Rewrite the lines below with "median" switched to "mean", keeping everything else the same.

*** Opening Material provided ***

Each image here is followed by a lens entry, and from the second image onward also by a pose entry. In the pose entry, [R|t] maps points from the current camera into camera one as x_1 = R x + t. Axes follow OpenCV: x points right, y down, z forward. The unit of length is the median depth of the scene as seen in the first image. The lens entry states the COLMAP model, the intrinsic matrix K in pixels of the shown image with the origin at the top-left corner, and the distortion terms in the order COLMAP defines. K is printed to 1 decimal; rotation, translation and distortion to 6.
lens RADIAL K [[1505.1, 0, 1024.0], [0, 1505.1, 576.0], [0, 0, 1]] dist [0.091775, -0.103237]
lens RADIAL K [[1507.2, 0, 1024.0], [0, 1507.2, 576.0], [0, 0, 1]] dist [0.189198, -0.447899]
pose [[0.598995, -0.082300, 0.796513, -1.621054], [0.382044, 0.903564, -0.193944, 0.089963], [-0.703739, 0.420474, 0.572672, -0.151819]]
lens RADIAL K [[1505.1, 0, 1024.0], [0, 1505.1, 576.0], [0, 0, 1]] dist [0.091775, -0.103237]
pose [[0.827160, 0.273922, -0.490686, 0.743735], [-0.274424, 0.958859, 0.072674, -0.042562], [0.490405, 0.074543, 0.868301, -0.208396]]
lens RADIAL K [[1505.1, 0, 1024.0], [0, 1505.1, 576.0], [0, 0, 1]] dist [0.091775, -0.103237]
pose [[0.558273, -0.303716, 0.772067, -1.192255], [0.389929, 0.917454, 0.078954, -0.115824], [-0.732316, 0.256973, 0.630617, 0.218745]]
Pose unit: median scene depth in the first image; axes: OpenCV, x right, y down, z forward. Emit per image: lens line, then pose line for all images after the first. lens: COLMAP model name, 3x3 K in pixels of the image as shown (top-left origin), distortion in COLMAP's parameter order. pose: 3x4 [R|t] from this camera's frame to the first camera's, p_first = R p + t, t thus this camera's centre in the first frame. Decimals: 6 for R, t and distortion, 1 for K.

*** Closing Material provided ***

◆ **Problem solution**:
Each image here is followed by a lens entry, and from the second image onward also by a pose entry. In the pose entry, [R|t] maps points from the current camera into camera one as x_1 = R x + t. Axes follow OpenCV: x points right, y down, z forward. The unit of length is the mean depth of the scene as seen in the first image. The lens entry states the COLMAP model, the intrinsic matrix K in pixels of the shown image with the origin at the top-left corner, and the distortion terms in the order COLMAP defines. K is printed to 1 decimal; rotation, translation and distortion to 6.
lens RADIAL K [[1505.1, 0, 1024.0], [0, 1505.1, 576.0], [0, 0, 1]] dist [0.091775, -0.103237]
lens RADIAL K [[1507.2, 0, 1024.0], [0, 1507.2, 576.0], [0, 0, 1]] dist [0.189198, -0.447899]
pose [[0.598995, -0.082300, 0.796513, -1.621054], [0.382044, 0.903564, -0.193944, 0.089963], [-0.703739, 0.420474, 0.572672, -0.151819]]
lens RADIAL K [[1505.1, 0, 1024.0], [0, 1505.1, 576.0], [0, 0, 1]] dist [0.091775, -0.103237]
pose [[0.827160, 0.273922, -0.490686, 0.743735], [-0.274424, 0.958859, 0.072674, -0.042562], [0.490405, 0.074543, 0.868301, -0.208396]]
lens RADIAL K [[1505.1, 0, 1024.0], [0, 1505.1, 576.0], [0, 0, 1]] dist [0.091775, -0.103237]
pose [[0.558273, -0.303716, 0.772067, -1.192255], [0.389929, 0.917454, 0.078954, -0.115824], [-0.732316, 0.256973, 0.630617, 0.218745]]
Pose unit: mean scene depth in the first image; axes: OpenCV, x right, y down, z forward. Emit per image: lens line, then pose line for all images after the first. lens: COLMAP model name, 3x3 K in pixels of the image as shown (top-left origin), distortion in COLMAP's parameter order. pose: 3x4 [R|t] from this camera's frame to the first camera's, p_first = R p + t, t thus this camera's centre in the first frame. Decimals: 6 for R, t and distortion, 1 for K.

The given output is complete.